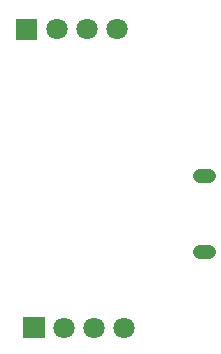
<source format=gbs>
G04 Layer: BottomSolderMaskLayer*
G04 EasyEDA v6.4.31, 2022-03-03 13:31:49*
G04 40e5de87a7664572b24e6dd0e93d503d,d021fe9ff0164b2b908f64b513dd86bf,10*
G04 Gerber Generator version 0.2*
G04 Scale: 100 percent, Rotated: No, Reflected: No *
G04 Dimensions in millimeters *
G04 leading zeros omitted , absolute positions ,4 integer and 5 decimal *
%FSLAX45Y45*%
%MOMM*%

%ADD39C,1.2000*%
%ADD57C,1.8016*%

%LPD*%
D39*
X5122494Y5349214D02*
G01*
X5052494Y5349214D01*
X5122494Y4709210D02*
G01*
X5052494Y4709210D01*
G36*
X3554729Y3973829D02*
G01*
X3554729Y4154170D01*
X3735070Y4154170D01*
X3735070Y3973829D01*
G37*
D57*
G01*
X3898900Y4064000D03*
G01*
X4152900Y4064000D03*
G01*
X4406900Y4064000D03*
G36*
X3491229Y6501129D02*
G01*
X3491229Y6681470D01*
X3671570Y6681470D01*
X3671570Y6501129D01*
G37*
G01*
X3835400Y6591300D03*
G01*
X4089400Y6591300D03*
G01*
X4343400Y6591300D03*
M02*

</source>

- - - - - - -

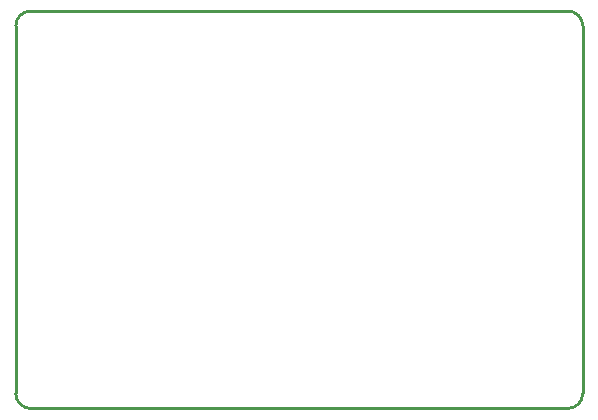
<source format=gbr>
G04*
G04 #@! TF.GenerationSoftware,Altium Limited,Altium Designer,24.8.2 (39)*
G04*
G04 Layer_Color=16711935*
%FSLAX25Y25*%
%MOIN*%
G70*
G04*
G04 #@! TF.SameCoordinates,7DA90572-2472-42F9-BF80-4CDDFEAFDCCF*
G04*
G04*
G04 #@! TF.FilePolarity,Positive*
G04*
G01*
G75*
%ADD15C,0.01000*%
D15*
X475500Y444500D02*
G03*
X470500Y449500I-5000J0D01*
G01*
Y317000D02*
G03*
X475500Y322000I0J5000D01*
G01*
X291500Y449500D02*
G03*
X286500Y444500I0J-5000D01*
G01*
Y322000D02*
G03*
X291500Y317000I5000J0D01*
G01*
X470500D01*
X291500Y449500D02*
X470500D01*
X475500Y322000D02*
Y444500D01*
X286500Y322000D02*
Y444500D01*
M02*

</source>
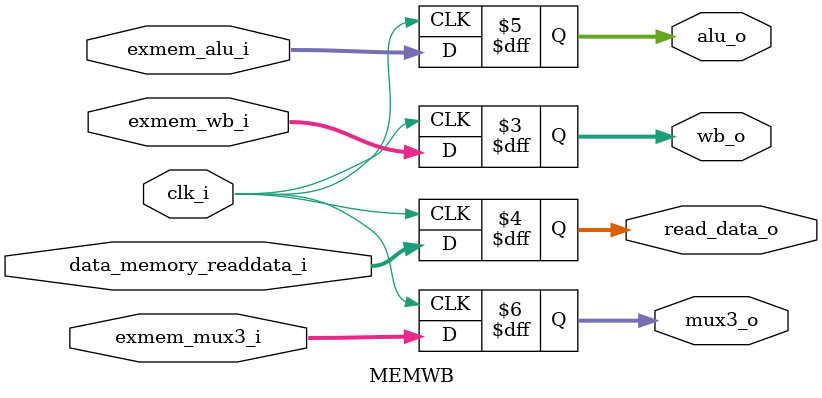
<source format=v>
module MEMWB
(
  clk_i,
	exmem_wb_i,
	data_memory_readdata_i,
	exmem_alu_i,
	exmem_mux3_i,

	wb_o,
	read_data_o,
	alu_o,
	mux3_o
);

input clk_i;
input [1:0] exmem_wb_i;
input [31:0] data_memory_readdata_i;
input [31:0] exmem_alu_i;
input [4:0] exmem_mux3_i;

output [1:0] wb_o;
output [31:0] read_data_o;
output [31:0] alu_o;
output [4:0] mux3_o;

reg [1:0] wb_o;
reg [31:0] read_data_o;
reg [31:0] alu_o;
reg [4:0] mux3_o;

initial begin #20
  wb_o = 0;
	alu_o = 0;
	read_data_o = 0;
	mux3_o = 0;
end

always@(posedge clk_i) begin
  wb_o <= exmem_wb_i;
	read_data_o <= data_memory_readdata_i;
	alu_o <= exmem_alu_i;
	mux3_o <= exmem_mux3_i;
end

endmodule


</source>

- - - - - - -

**WORK ITEM**
Restate word for word the entries above from the line with "<source format=gbs>" through the line with "G04 Dimensions in millimeters *", inclusive, leaving out everything else.

**EXERCISE RESPONSE**
<source format=gbs>
G04 Layer: BottomSolderMaskLayer*
G04 EasyEDA v6.4.31, 2022-03-03 13:31:49*
G04 40e5de87a7664572b24e6dd0e93d503d,d021fe9ff0164b2b908f64b513dd86bf,10*
G04 Gerber Generator version 0.2*
G04 Scale: 100 percent, Rotated: No, Reflected: No *
G04 Dimensions in millimeters *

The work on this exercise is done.